Is there any job more depressing than climate scientist? People rifle through your email, send you death threats, hound you constantly, and force you to do embarrassing raps just to legitimize your area of research. It’s no wonder Addie Rose Holland said “no thanks” and decided to pickle things for a living instead.
Not so long ago, Holland was working as a paleoclimatologist, analyzing sediment from a Siberian lake. Now she spends her days among 15-oz. Mason jars full of pickles, at the organic pickle company she co-owns. Why the switch?

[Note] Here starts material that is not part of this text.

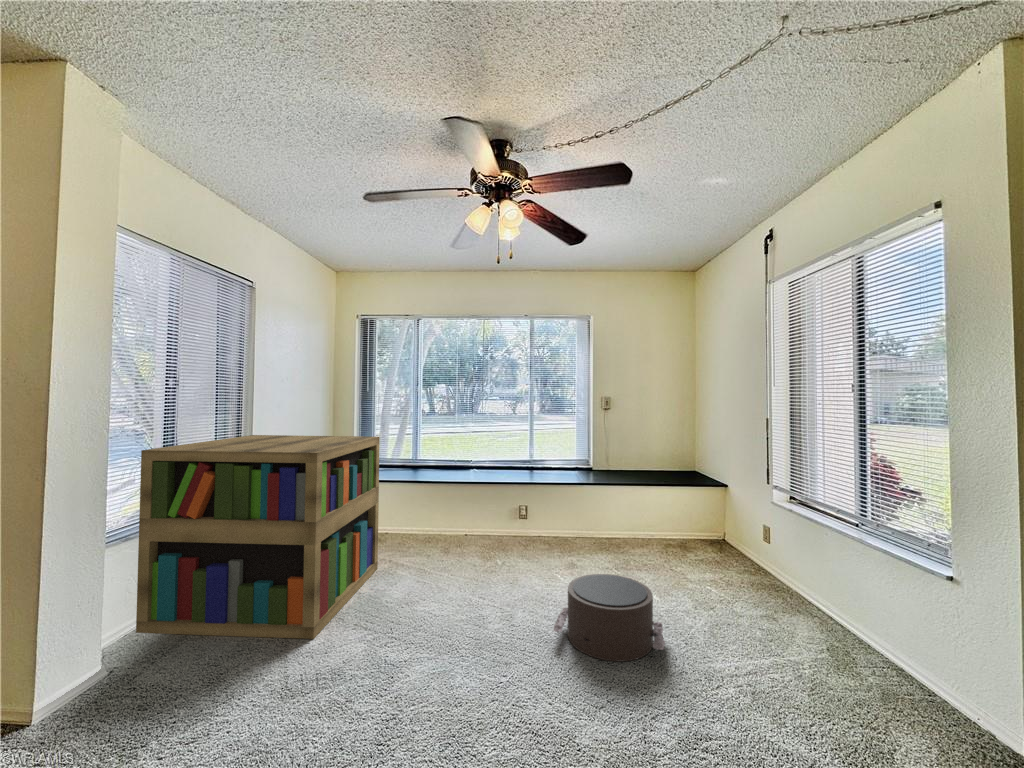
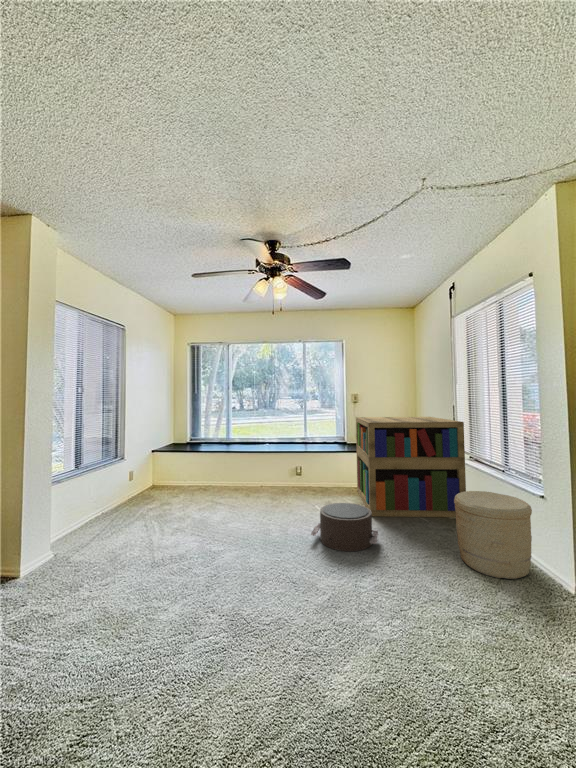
bookshelf: present [136,435,380,639] -> present [356,417,466,517]
woven basket: none [794,562,934,721] -> present [454,491,532,579]

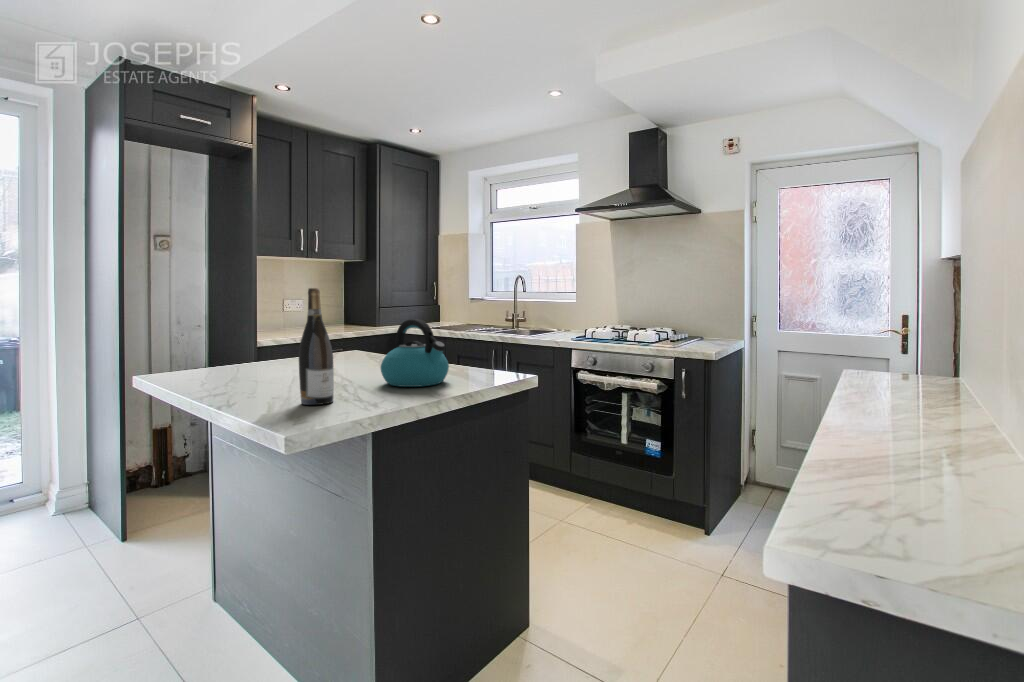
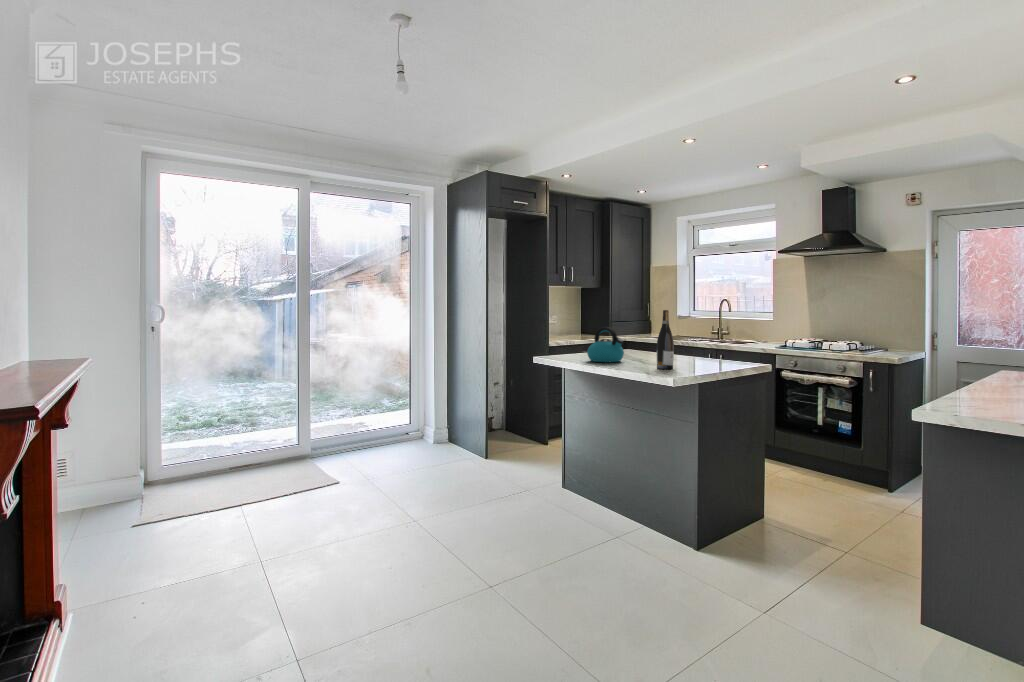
kettle: present [381,319,449,387] -> present [587,327,624,362]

The Daily Climate reports:
“Conversations about climate change often turn either to denial or guilt or depression,” she said. “But pickle conversations are full of laughter and hope.” … If she can get to climate through pickles, she said, the conversations are “invariably much lighter.”
Laughter and hope? We can pickle that.
Through her New England-based pickle company, Real Pickles, Holland is making her own small contribution to keep the planet from warming up. Real Pickles uses rooftop solar, has invested in energy efficient fixtures, won’t ship outside the Northeast, and buys local, organic vegetables to put in its Mason jars. The company also uses natural fermentation.
“We’re not solving global warming by making pickles,” said Holland. … But her company can, she hopes, help nudge the corporate world toward a more sustainable, healthier, less energy-intensive model. “We’re contributing to a global warming solution by helping to reorient our food system,” she said.
Also, she has a part-time job at the Northeast Climate Science Center, in Amherst, Mass., where her job is “to make conversations about climate change feel more like conversations about pickles.” Which is harder than it sounds, because it makes no sense to talk about how good climate change tastes on a sandwich.